解雨臣没说话,手里的龙纹棍顿了顿。
他多聪明的一个人啊,忽然就想通了很多事。
怪不得她那么喜欢过年,总拉着他们聚在一起。
怪不得她既喜欢宅在家里,又爱拉着他们到处跑。
怪不得她总爱让人管着,却又把他们护得密不透风。
因为她一个人太久了啊。
久到害怕孤单,久到把他们当成了救命稻草,久到想把所有温暖都攥在手里。
解雨臣的心脏忽然泛起密密麻麻的疼,那是实实在在的心疼。
原来她跟他们一样,都是尝过苦的人。
他生在解家遭人算计,张起灵常年独来独往,黑瞎子看似潇洒却也一身伤痕……现在又多了个她。
张起灵也抿紧了唇,握着黑金古刀的手紧了紧。
他想安慰几句,却张不开嘴。
他自己也是在无边无际的孤寂里熬过来的,没遇到他们之前,世界是黑白色的。
他懂那种滋味,却不知道怎么说出口。
黑瞎子气过之后,也慢慢琢磨过味来。她从来没提过过去,他还以为她是被家里宠坏的小公主,原来……

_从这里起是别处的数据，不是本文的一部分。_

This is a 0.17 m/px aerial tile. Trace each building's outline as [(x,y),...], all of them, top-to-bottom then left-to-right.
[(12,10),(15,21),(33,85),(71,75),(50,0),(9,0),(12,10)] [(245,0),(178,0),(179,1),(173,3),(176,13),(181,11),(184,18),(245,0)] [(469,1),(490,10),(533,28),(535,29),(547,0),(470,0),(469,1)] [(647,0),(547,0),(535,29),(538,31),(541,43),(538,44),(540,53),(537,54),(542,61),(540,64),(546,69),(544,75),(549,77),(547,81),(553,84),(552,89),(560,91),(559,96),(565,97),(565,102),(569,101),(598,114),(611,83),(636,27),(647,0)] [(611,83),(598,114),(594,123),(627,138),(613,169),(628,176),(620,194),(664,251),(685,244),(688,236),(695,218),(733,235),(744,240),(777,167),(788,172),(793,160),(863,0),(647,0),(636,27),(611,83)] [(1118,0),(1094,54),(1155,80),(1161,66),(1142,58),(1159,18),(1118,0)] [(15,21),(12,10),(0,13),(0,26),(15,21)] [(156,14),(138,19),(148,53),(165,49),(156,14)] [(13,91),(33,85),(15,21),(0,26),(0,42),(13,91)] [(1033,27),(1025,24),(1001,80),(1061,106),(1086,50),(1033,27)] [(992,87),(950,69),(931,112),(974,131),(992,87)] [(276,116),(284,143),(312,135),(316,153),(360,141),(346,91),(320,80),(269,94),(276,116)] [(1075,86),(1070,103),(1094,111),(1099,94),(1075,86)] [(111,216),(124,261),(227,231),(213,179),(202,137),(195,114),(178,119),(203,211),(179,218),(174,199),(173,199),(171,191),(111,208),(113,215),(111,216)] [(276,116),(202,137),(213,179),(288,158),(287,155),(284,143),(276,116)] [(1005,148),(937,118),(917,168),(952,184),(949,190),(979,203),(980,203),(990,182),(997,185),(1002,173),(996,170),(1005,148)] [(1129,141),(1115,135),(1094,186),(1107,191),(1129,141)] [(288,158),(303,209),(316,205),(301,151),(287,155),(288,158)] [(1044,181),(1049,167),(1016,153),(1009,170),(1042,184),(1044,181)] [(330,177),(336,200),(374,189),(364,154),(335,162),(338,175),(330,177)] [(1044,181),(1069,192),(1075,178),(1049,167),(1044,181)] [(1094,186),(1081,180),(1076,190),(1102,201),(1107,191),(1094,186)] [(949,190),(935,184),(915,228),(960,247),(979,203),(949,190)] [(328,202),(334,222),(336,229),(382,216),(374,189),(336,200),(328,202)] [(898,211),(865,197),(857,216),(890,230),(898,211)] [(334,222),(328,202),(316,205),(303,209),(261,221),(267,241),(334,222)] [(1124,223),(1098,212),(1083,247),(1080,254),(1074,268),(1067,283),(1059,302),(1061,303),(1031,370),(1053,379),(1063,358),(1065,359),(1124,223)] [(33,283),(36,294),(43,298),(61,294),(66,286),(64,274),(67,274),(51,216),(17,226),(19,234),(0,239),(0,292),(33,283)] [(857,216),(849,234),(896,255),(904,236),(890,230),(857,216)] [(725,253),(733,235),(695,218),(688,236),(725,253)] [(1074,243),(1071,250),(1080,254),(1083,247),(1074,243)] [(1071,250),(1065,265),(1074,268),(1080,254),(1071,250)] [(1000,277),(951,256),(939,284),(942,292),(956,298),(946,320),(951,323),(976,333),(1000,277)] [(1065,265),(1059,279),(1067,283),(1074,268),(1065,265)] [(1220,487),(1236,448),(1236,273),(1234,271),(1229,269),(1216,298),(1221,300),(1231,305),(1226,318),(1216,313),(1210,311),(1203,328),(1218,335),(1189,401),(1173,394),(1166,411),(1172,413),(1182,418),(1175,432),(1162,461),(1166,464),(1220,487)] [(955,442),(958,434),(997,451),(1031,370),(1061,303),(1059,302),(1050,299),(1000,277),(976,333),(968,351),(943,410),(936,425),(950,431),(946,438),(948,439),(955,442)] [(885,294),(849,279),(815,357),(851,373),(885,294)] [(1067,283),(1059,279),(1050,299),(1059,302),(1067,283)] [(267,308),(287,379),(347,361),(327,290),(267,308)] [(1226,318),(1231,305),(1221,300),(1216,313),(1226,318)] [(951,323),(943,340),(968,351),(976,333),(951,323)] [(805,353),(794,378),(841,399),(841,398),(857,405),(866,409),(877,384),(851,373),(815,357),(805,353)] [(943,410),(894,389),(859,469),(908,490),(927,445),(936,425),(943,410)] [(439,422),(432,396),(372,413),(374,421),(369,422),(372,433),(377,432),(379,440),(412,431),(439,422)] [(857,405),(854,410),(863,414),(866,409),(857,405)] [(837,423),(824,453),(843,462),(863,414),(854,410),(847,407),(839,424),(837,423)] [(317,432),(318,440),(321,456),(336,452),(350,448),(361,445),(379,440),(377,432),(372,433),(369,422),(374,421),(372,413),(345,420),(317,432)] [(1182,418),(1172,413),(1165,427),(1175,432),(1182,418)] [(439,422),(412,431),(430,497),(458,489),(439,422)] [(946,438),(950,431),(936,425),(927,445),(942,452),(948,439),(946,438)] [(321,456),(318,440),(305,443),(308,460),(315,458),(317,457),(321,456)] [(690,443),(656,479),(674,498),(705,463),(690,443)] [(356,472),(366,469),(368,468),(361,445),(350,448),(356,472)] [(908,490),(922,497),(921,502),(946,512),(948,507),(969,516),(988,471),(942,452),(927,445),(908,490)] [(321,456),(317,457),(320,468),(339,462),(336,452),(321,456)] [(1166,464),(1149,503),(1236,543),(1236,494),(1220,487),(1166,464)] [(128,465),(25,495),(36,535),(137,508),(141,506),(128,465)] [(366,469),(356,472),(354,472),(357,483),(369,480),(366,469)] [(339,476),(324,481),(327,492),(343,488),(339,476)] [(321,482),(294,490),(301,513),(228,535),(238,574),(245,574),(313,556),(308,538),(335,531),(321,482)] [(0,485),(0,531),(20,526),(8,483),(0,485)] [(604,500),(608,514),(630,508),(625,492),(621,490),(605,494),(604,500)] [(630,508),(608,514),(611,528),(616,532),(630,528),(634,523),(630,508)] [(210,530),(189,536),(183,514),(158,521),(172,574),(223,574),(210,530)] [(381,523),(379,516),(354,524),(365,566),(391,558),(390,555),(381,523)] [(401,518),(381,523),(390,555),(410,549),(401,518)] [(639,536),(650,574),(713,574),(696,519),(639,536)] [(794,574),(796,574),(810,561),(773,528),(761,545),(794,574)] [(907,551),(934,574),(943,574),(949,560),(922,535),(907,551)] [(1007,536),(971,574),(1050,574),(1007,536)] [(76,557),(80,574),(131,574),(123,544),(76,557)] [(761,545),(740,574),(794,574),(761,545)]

他不敢想,那么小的一个孩子,是怎么在漆黑的夜里一个人睡着的,怎么在打雷的晚上捂住耳朵熬过漫漫长夜的。
他托着温云曦的手,不自觉地又稳了些。
无邪张了张嘴,想说点什么,却发现喉咙发紧。
在他印象里,温云曦永远是笑着的,像个开心果,靠谱起来能顶半边天,不靠谱的时候能气死人,可跟她在一起,总是热热闹闹的。
他从没想过,她的热闹背后,是那么长的孤单。
她是怎么把那些难过藏起来,活成现在这副模样的?
胖子愣了半天,看着沉默的众人,忽然粗着嗓子开口:“嗨,这有啥!咱这不就是一家人吗?天注定的!”
他拍了拍胸脯,“以后过年,胖爷给你做红烧肉,管够!”
温云曦在黑瞎子背上动了动,把脸埋得更深了些,声音闷闷的,带着点鼻音:“嗯。”
黑瞎子感觉到后颈有点湿,他没回头,只是放缓了脚步,轻轻晃了晃后背,像哄小孩似的:“哭了?小老板可不能哭,哭了就不好看了。”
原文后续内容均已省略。